— start of PROVIDED RECORDS —

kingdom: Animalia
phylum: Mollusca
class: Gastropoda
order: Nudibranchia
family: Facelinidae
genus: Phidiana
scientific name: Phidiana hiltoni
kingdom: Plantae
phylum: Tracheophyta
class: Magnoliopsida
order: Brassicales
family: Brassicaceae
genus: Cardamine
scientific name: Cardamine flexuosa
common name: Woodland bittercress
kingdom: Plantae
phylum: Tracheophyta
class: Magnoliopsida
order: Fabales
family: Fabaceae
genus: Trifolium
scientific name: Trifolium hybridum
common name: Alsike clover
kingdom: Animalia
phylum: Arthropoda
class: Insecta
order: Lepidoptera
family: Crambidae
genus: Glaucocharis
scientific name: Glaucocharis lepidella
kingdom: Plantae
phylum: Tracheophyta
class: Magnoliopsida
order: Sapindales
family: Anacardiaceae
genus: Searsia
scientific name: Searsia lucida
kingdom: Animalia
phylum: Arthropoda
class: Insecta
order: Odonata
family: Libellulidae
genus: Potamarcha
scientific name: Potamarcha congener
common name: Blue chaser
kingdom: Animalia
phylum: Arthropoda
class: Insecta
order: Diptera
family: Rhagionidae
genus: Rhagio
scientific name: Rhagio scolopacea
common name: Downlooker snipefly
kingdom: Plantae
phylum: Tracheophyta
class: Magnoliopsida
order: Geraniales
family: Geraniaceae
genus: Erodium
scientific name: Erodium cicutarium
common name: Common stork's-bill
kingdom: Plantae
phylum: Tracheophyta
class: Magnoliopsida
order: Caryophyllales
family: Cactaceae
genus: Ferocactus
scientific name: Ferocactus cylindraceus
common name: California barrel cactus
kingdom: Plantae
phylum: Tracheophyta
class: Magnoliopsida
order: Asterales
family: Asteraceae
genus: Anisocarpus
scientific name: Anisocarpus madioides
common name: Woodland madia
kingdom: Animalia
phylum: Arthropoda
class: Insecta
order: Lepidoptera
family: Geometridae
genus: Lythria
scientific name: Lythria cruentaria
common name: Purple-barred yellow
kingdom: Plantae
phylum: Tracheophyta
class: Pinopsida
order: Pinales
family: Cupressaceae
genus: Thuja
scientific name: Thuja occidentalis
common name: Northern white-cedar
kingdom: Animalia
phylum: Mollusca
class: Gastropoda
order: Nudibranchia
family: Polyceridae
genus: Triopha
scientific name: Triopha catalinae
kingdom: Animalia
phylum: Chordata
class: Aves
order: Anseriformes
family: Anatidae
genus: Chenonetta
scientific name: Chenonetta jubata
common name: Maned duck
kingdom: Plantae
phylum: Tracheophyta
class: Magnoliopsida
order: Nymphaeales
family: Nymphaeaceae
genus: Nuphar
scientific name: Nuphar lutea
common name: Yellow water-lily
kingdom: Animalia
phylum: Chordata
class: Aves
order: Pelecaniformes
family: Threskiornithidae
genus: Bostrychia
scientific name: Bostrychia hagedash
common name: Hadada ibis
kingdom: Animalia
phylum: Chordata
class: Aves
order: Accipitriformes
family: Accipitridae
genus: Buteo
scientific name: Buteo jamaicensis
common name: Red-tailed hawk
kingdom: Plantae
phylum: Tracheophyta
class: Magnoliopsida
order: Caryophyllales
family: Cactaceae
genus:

— end of PROVIDED RECORDS —

> _INSTRUCTIONS TO FOLLOW_
Rewrite the data above with every "scientific name" replaced by "binomial", and leave all else unchanged.

> _SOLUTION TO THIS TASK_
kingdom: Animalia
phylum: Mollusca
class: Gastropoda
order: Nudibranchia
family: Facelinidae
genus: Phidiana
binomial: Phidiana hiltoni
kingdom: Plantae
phylum: Tracheophyta
class: Magnoliopsida
order: Brassicales
family: Brassicaceae
genus: Cardamine
binomial: Cardamine flexuosa
common name: Woodland bittercress
kingdom: Plantae
phylum: Tracheophyta
class: Magnoliopsida
order: Fabales
family: Fabaceae
genus: Trifolium
binomial: Trifolium hybridum
common name: Alsike clover
kingdom: Animalia
phylum: Arthropoda
class: Insecta
order: Lepidoptera
family: Crambidae
genus: Glaucocharis
binomial: Glaucocharis lepidella
kingdom: Plantae
phylum: Tracheophyta
class: Magnoliopsida
order: Sapindales
family: Anacardiaceae
genus: Searsia
binomial: Searsia lucida
kingdom: Animalia
phylum: Arthropoda
class: Insecta
order: Odonata
family: Libellulidae
genus: Potamarcha
binomial: Potamarcha congener
common name: Blue chaser
kingdom: Animalia
phylum: Arthropoda
class: Insecta
order: Diptera
family: Rhagionidae
genus: Rhagio
binomial: Rhagio scolopacea
common name: Downlooker snipefly
kingdom: Plantae
phylum: Tracheophyta
class: Magnoliopsida
order: Geraniales
family: Geraniaceae
genus: Erodium
binomial: Erodium cicutarium
common name: Common stork's-bill
kingdom: Plantae
phylum: Tracheophyta
class: Magnoliopsida
order: Caryophyllales
family: Cactaceae
genus: Ferocactus
binomial: Ferocactus cylindraceus
common name: California barrel cactus
kingdom: Plantae
phylum: Tracheophyta
class: Magnoliopsida
order: Asterales
family: Asteraceae
genus: Anisocarpus
binomial: Anisocarpus madioides
common name: Woodland madia
kingdom: Animalia
phylum: Arthropoda
class: Insecta
order: Lepidoptera
family: Geometridae
genus: Lythria
binomial: Lythria cruentaria
common name: Purple-barred yellow
kingdom: Plantae
phylum: Tracheophyta
class: Pinopsida
order: Pinales
family: Cupressaceae
genus: Thuja
binomial: Thuja occidentalis
common name: Northern white-cedar
kingdom: Animalia
phylum: Mollusca
class: Gastropoda
order: Nudibranchia
family: Polyceridae
genus: Triopha
binomial: Triopha catalinae
kingdom: Animalia
phylum: Chordata
class: Aves
order: Anseriformes
family: Anatidae
genus: Chenonetta
binomial: Chenonetta jubata
common name: Maned duck
kingdom: Plantae
phylum: Tracheophyta
class: Magnoliopsida
order: Nymphaeales
family: Nymphaeaceae
genus: Nuphar
binomial: Nuphar lutea
common name: Yellow water-lily
kingdom: Animalia
phylum: Chordata
class: Aves
order: Pelecaniformes
family: Threskiornithidae
genus: Bostrychia
binomial: Bostrychia hagedash
common name: Hadada ibis
kingdom: Animalia
phylum: Chordata
class: Aves
order: Accipitriformes
family: Accipitridae
genus: Buteo
binomial: Buteo jamaicensis
common name: Red-tailed hawk
kingdom: Plantae
phylum: Tracheophyta
class: Magnoliopsida
order: Caryophyllales
family: Cactaceae
genus:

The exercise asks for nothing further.